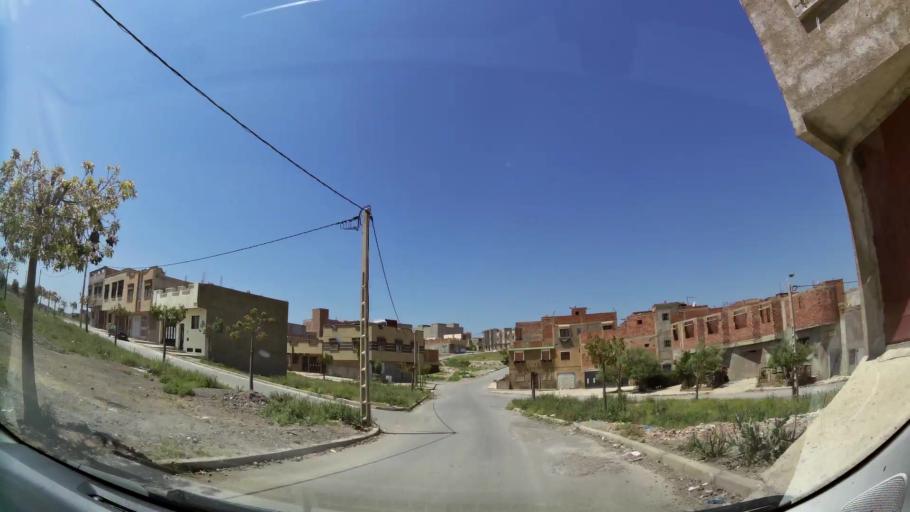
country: MA
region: Oriental
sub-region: Oujda-Angad
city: Oujda
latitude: 34.6799
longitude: -1.9504
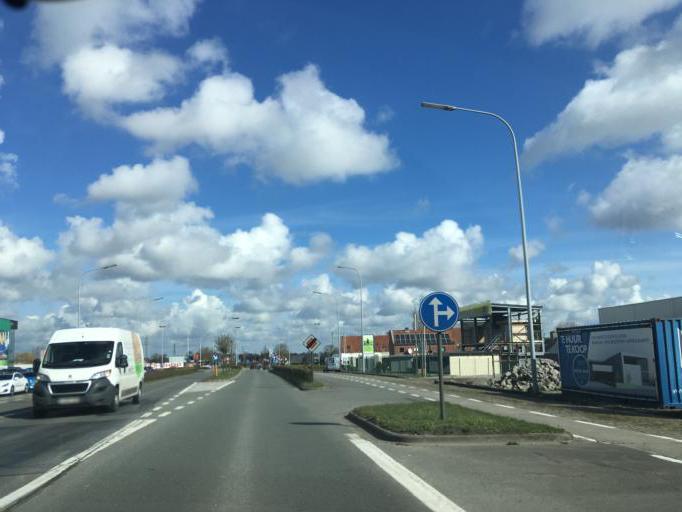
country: BE
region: Flanders
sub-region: Provincie West-Vlaanderen
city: Ledegem
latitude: 50.8995
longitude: 3.1149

______________________________

◆ WRITTEN TASK ◆
Rewrite the lines of the data above, changing "city" to "town" and keeping everything else the same. Leave the pictures out of your answer.

◆ FINAL RESULT ◆
country: MA
region: Oriental
sub-region: Oujda-Angad
town: Oujda
latitude: 34.6799
longitude: -1.9504
country: BE
region: Flanders
sub-region: Provincie West-Vlaanderen
town: Ledegem
latitude: 50.8995
longitude: 3.1149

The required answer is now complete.